The City can't see the outcome of the future, but it can learn from the mistakes of its recent past if it chooses to.


Watching this clip also makes me wonder if voting for Al Golden wouldn't have been such a bad idea after all.

Sunday, June 04, 2006

Walter Lewyc -- 1946-2006


Yesterday afternoon a service was held to mourn the death and to remember the life of Walter Lewyc, the venerable beat king of Winnipeg, who passed away last Wednesday after fighting cancer for many months. I arrived at the memorial ten minutes early, yet I could hardly find a place to stand: several generations of the Winnipeg arts scene, friends, and of course his dear family, had completely filled the Knysh Funeral Chapel on Main Street.

One friend shared how it was joked about in the late 80's that Lloyd Axworthy should be making cheques out to Walter, since he was doing more to revitalize the Warehouse District than the Core Area Initiative was doing. Years later, he was doing the same thing for Chinatown, opening the antique store/gallery/hangout spot that was Golden City at 209 Pacific Avenue. A long time resident of Point Douglas, most recently in a 1920's craftsman bungalow on Lusted Avenue, Walter had a profound influence on my wife and I's decision to move here last year.

Another friend shared how Walter had first become a bit of a legend among Winnipeg's burgeoning hippie crowd in the mid 1960's, when he travelled to California to check out the scene there, and was arrested in Berkeley for stealing socks to warm his bare feet.

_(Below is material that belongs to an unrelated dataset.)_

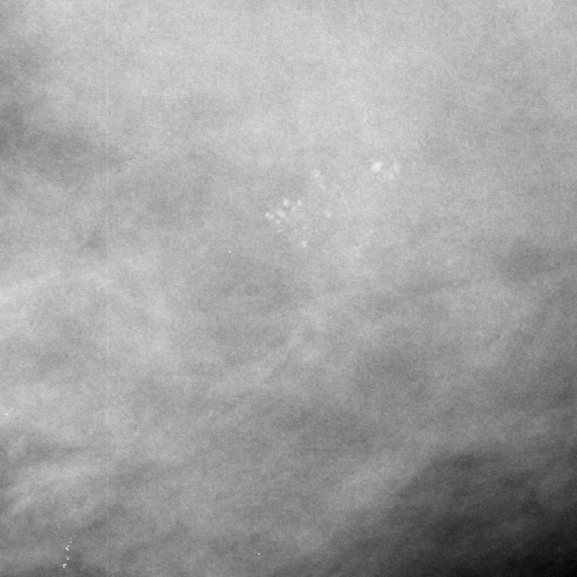
Region of interest cut from a scanned film mammogram (one marked finding), left breast, CC view, BI-RADS breast density category 4 (scale 1–4).
Calcifications, morphology pleomorphic, distribution clustered; BI-RADS assessment category 4; subtlety rating 4 on a 1 (subtle) to 5 (obvious) scale; pathology (as recorded): benign.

Fourty years later, Walter was still an inspiring beacon at the forefront of arts and subculture in Winnipeg, a true hipster.

Farewell to a neighbor and a friend, the man who was crowned king of the city at Market Square in 1994. Farewell to a man who sought after, found, and added so much to the dusty old pockets of urban sophistication of this city. Chinatown, Point Douglas, and the whole City of Winnipeg will miss you.